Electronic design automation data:
|---|
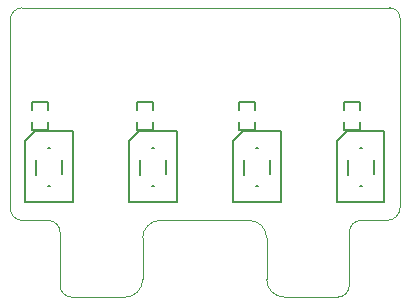
<source format=gbo>
G04 #@! TF.FileFunction,Legend,Bot*
%FSLAX46Y46*%
G04 Gerber Fmt 4.6, Leading zero omitted, Abs format (unit mm)*
G04 Created by KiCad (PCBNEW (2015-01-08 BZR 5360)-product) date 2015-02-02T04:43:26 CET*
%MOMM*%
G01*
G04 APERTURE LIST*
%ADD10C,0.100000*%
%ADD11C,0.150000*%
G04 APERTURE END LIST*
D10*
X91844000Y-77944000D02*
X89644000Y-77944000D01*
X92944000Y-60844000D02*
X92944000Y-76844000D01*
X92044000Y-59944000D02*
X60944000Y-59944000D01*
X60944000Y-77944000D02*
X63244000Y-77944000D01*
X59944000Y-60844000D02*
X59944000Y-76944000D01*
X91844000Y-77944000D02*
G75*
G03X92944000Y-76844000I0J1100000D01*
G01*
X92944000Y-60844000D02*
G75*
G03X92044000Y-59944000I-900000J0D01*
G01*
X59944000Y-76944000D02*
G75*
G03X60944000Y-77944000I1000000J0D01*
G01*
X60944000Y-59944000D02*
G75*
G03X59944000Y-60944000I0J-1000000D01*
G01*
X69644000Y-84444000D02*
X65144000Y-84444000D01*
X71144000Y-79444000D02*
X71144000Y-82944000D01*
X80144000Y-77944000D02*
X72644000Y-77944000D01*
X81644000Y-82944000D02*
X81644000Y-79444000D01*
X87644000Y-84444000D02*
X83144000Y-84444000D01*
X88644000Y-78944000D02*
X88644000Y-83444000D01*
X81644000Y-82944000D02*
G75*
G03X83144000Y-84444000I1500000J0D01*
G01*
X81644000Y-79444000D02*
G75*
G03X80144000Y-77944000I-1500000J0D01*
G01*
X72644000Y-77944000D02*
G75*
G03X71144000Y-79444000I0J-1500000D01*
G01*
X69644000Y-84444000D02*
G75*
G03X71144000Y-82944000I0J1500000D01*
G01*
X64144000Y-78944000D02*
X64144000Y-83444000D01*
X89644000Y-77944000D02*
G75*
G03X88644000Y-78944000I0J-1000000D01*
G01*
X87644000Y-84444000D02*
G75*
G03X88644000Y-83444000I0J1000000D01*
G01*
X64144000Y-83444000D02*
G75*
G03X65144000Y-84444000I1000000J0D01*
G01*
X64144000Y-78944000D02*
G75*
G03X63144000Y-77944000I-1000000J0D01*
G01*
D11*
X63160500Y-69588380D02*
X63160500Y-70294500D01*
X63160500Y-70294500D02*
X61763500Y-70294500D01*
X61763500Y-70294500D02*
X61763500Y-69588380D01*
X63160500Y-67881500D02*
X63160500Y-68587620D01*
X63160500Y-67881500D02*
X61763500Y-67881500D01*
X61763500Y-67881500D02*
X61763500Y-68587620D01*
X72050500Y-69588380D02*
X72050500Y-70294500D01*
X72050500Y-70294500D02*
X70653500Y-70294500D01*
X70653500Y-70294500D02*
X70653500Y-69588380D01*
X72050500Y-67881500D02*
X72050500Y-68587620D01*
X72050500Y-67881500D02*
X70653500Y-67881500D01*
X70653500Y-67881500D02*
X70653500Y-68587620D01*
X80686500Y-69588380D02*
X80686500Y-70294500D01*
X80686500Y-70294500D02*
X79289500Y-70294500D01*
X79289500Y-70294500D02*
X79289500Y-69588380D01*
X80686500Y-67881500D02*
X80686500Y-68587620D01*
X80686500Y-67881500D02*
X79289500Y-67881500D01*
X79289500Y-67881500D02*
X79289500Y-68587620D01*
X88179500Y-68587620D02*
X88179500Y-67881500D01*
X88179500Y-67881500D02*
X89576500Y-67881500D01*
X89576500Y-67881500D02*
X89576500Y-68587620D01*
X88179500Y-70294500D02*
X88179500Y-69588380D01*
X88179500Y-70294500D02*
X89576500Y-70294500D01*
X89576500Y-70294500D02*
X89576500Y-69588380D01*
X91619680Y-76406000D02*
X91619680Y-70406000D01*
X91619680Y-70406000D02*
X88419680Y-70406000D01*
X88419680Y-70406000D02*
X87619680Y-71206000D01*
X87619680Y-71206000D02*
X87619680Y-76406000D01*
X91619680Y-76406000D02*
X87619680Y-76406000D01*
X88519680Y-74106000D02*
X88519680Y-72806000D01*
X89719680Y-75006000D02*
X89519680Y-75006000D01*
X90719680Y-72806000D02*
X90719680Y-74006000D01*
X89719680Y-71806000D02*
X89519680Y-71806000D01*
X82821120Y-76406000D02*
X82821120Y-70406000D01*
X82821120Y-70406000D02*
X79621120Y-70406000D01*
X79621120Y-70406000D02*
X78821120Y-71206000D01*
X78821120Y-71206000D02*
X78821120Y-76406000D01*
X82821120Y-76406000D02*
X78821120Y-76406000D01*
X79721120Y-74106000D02*
X79721120Y-72806000D01*
X80921120Y-75006000D02*
X80721120Y-75006000D01*
X81921120Y-72806000D02*
X81921120Y-74006000D01*
X80921120Y-71806000D02*
X80721120Y-71806000D01*
X74022560Y-76406000D02*
X74022560Y-70406000D01*
X74022560Y-70406000D02*
X70822560Y-70406000D01*
X70822560Y-70406000D02*
X70022560Y-71206000D01*
X70022560Y-71206000D02*
X70022560Y-76406000D01*
X74022560Y-76406000D02*
X70022560Y-76406000D01*
X70922560Y-74106000D02*
X70922560Y-72806000D01*
X72122560Y-75006000D02*
X71922560Y-75006000D01*
X73122560Y-72806000D02*
X73122560Y-74006000D01*
X72122560Y-71806000D02*
X71922560Y-71806000D01*
X65224000Y-76406000D02*
X65224000Y-70406000D01*
X65224000Y-70406000D02*
X62024000Y-70406000D01*
X62024000Y-70406000D02*
X61224000Y-71206000D01*
X61224000Y-71206000D02*
X61224000Y-76406000D01*
X65224000Y-76406000D02*
X61224000Y-76406000D01*
X62124000Y-74106000D02*
X62124000Y-72806000D01*
X63324000Y-75006000D02*
X63124000Y-75006000D01*
X64324000Y-72806000D02*
X64324000Y-74006000D01*
X63324000Y-71806000D02*
X63124000Y-71806000D01*
M02*

</source>
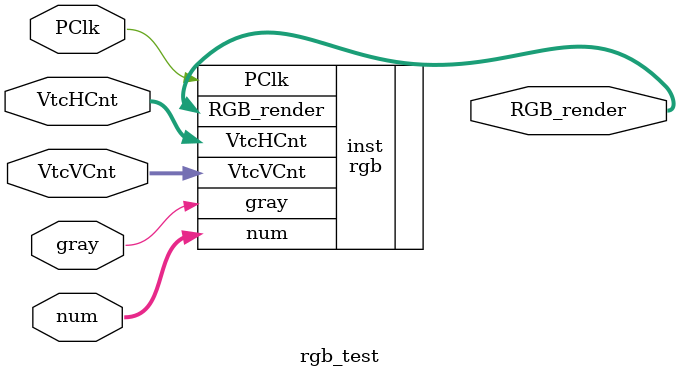
<source format=v>
`timescale 1ns / 1ps

module rgb_test (
  PClk,
  gray,
  VtcHCnt,
  VtcVCnt,
  RGB_render,
  num
);

input wire PClk;
input wire [0 : 0] gray;
input wire [11 : 0] VtcHCnt;
input wire [10 : 0] VtcVCnt;
output wire [23 : 0] RGB_render;
input wire [3 : 0] num;

  rgb inst (
    .PClk(PClk),
    .gray(gray),
    .VtcHCnt(VtcHCnt),
    .VtcVCnt(VtcVCnt),
    .RGB_render(RGB_render),
    .num(num)
  );
endmodule

</source>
|---|
• _Directive_:
With the pictures removed, return all the entries exactly.

• _Response area_:
<source format=gbo>
G04 #@! TF.FileFunction,Legend,Bot*
%FSLAX46Y46*%
G04 Gerber Fmt 4.6, Leading zero omitted, Abs format (unit mm)*
G04 Created by KiCad (PCBNEW (2015-01-08 BZR 5360)-product) date 2015-02-02T04:43:26 CET*
%MOMM*%
G01*
G04 APERTURE LIST*
%ADD10C,0.100000*%
%ADD11C,0.150000*%
G04 APERTURE END LIST*
D10*
X91844000Y-77944000D02*
X89644000Y-77944000D01*
X92944000Y-60844000D02*
X92944000Y-76844000D01*
X92044000Y-59944000D02*
X60944000Y-59944000D01*
X60944000Y-77944000D02*
X63244000Y-77944000D01*
X59944000Y-60844000D02*
X59944000Y-76944000D01*
X91844000Y-77944000D02*
G75*
G03X92944000Y-76844000I0J1100000D01*
G01*
X92944000Y-60844000D02*
G75*
G03X92044000Y-59944000I-900000J0D01*
G01*
X59944000Y-76944000D02*
G75*
G03X60944000Y-77944000I1000000J0D01*
G01*
X60944000Y-59944000D02*
G75*
G03X59944000Y-60944000I0J-1000000D01*
G01*
X69644000Y-84444000D02*
X65144000Y-84444000D01*
X71144000Y-79444000D02*
X71144000Y-82944000D01*
X80144000Y-77944000D02*
X72644000Y-77944000D01*
X81644000Y-82944000D02*
X81644000Y-79444000D01*
X87644000Y-84444000D02*
X83144000Y-84444000D01*
X88644000Y-78944000D02*
X88644000Y-83444000D01*
X81644000Y-82944000D02*
G75*
G03X83144000Y-84444000I1500000J0D01*
G01*
X81644000Y-79444000D02*
G75*
G03X80144000Y-77944000I-1500000J0D01*
G01*
X72644000Y-77944000D02*
G75*
G03X71144000Y-79444000I0J-1500000D01*
G01*
X69644000Y-84444000D02*
G75*
G03X71144000Y-82944000I0J1500000D01*
G01*
X64144000Y-78944000D02*
X64144000Y-83444000D01*
X89644000Y-77944000D02*
G75*
G03X88644000Y-78944000I0J-1000000D01*
G01*
X87644000Y-84444000D02*
G75*
G03X88644000Y-83444000I0J1000000D01*
G01*
X64144000Y-83444000D02*
G75*
G03X65144000Y-84444000I1000000J0D01*
G01*
X64144000Y-78944000D02*
G75*
G03X63144000Y-77944000I-1000000J0D01*
G01*
D11*
X63160500Y-69588380D02*
X63160500Y-70294500D01*
X63160500Y-70294500D02*
X61763500Y-70294500D01*
X61763500Y-70294500D02*
X61763500Y-69588380D01*
X63160500Y-67881500D02*
X63160500Y-68587620D01*
X63160500Y-67881500D02*
X61763500Y-67881500D01*
X61763500Y-67881500D02*
X61763500Y-68587620D01*
X72050500Y-69588380D02*
X72050500Y-70294500D01*
X72050500Y-70294500D02*
X70653500Y-70294500D01*
X70653500Y-70294500D02*
X70653500Y-69588380D01*
X72050500Y-67881500D02*
X72050500Y-68587620D01*
X72050500Y-67881500D02*
X70653500Y-67881500D01*
X70653500Y-67881500D02*
X70653500Y-68587620D01*
X80686500Y-69588380D02*
X80686500Y-70294500D01*
X80686500Y-70294500D02*
X79289500Y-70294500D01*
X79289500Y-70294500D02*
X79289500Y-69588380D01*
X80686500Y-67881500D02*
X80686500Y-68587620D01*
X80686500Y-67881500D02*
X79289500Y-67881500D01*
X79289500Y-67881500D02*
X79289500Y-68587620D01*
X88179500Y-68587620D02*
X88179500Y-67881500D01*
X88179500Y-67881500D02*
X89576500Y-67881500D01*
X89576500Y-67881500D02*
X89576500Y-68587620D01*
X88179500Y-70294500D02*
X88179500Y-69588380D01*
X88179500Y-70294500D02*
X89576500Y-70294500D01*
X89576500Y-70294500D02*
X89576500Y-69588380D01*
X91619680Y-76406000D02*
X91619680Y-70406000D01*
X91619680Y-70406000D02*
X88419680Y-70406000D01*
X88419680Y-70406000D02*
X87619680Y-71206000D01*
X87619680Y-71206000D02*
X87619680Y-76406000D01*
X91619680Y-76406000D02*
X87619680Y-76406000D01*
X88519680Y-74106000D02*
X88519680Y-72806000D01*
X89719680Y-75006000D02*
X89519680Y-75006000D01*
X90719680Y-72806000D02*
X90719680Y-74006000D01*
X89719680Y-71806000D02*
X89519680Y-71806000D01*
X82821120Y-76406000D02*
X82821120Y-70406000D01*
X82821120Y-70406000D02*
X79621120Y-70406000D01*
X79621120Y-70406000D02*
X78821120Y-71206000D01*
X78821120Y-71206000D02*
X78821120Y-76406000D01*
X82821120Y-76406000D02*
X78821120Y-76406000D01*
X79721120Y-74106000D02*
X79721120Y-72806000D01*
X80921120Y-75006000D02*
X80721120Y-75006000D01*
X81921120Y-72806000D02*
X81921120Y-74006000D01*
X80921120Y-71806000D02*
X80721120Y-71806000D01*
X74022560Y-76406000D02*
X74022560Y-70406000D01*
X74022560Y-70406000D02*
X70822560Y-70406000D01*
X70822560Y-70406000D02*
X70022560Y-71206000D01*
X70022560Y-71206000D02*
X70022560Y-76406000D01*
X74022560Y-76406000D02*
X70022560Y-76406000D01*
X70922560Y-74106000D02*
X70922560Y-72806000D01*
X72122560Y-75006000D02*
X71922560Y-75006000D01*
X73122560Y-72806000D02*
X73122560Y-74006000D01*
X72122560Y-71806000D02*
X71922560Y-71806000D01*
X65224000Y-76406000D02*
X65224000Y-70406000D01*
X65224000Y-70406000D02*
X62024000Y-70406000D01*
X62024000Y-70406000D02*
X61224000Y-71206000D01*
X61224000Y-71206000D02*
X61224000Y-76406000D01*
X65224000Y-76406000D02*
X61224000Y-76406000D01*
X62124000Y-74106000D02*
X62124000Y-72806000D01*
X63324000Y-75006000D02*
X63124000Y-75006000D01*
X64324000Y-72806000D02*
X64324000Y-74006000D01*
X63324000Y-71806000D02*
X63124000Y-71806000D01*
M02*

</source>
<source format=v>
`timescale 1ns / 1ps

module rgb_test (
  PClk,
  gray,
  VtcHCnt,
  VtcVCnt,
  RGB_render,
  num
);

input wire PClk;
input wire [0 : 0] gray;
input wire [11 : 0] VtcHCnt;
input wire [10 : 0] VtcVCnt;
output wire [23 : 0] RGB_render;
input wire [3 : 0] num;

  rgb inst (
    .PClk(PClk),
    .gray(gray),
    .VtcHCnt(VtcHCnt),
    .VtcVCnt(VtcVCnt),
    .RGB_render(RGB_render),
    .num(num)
  );
endmodule

</source>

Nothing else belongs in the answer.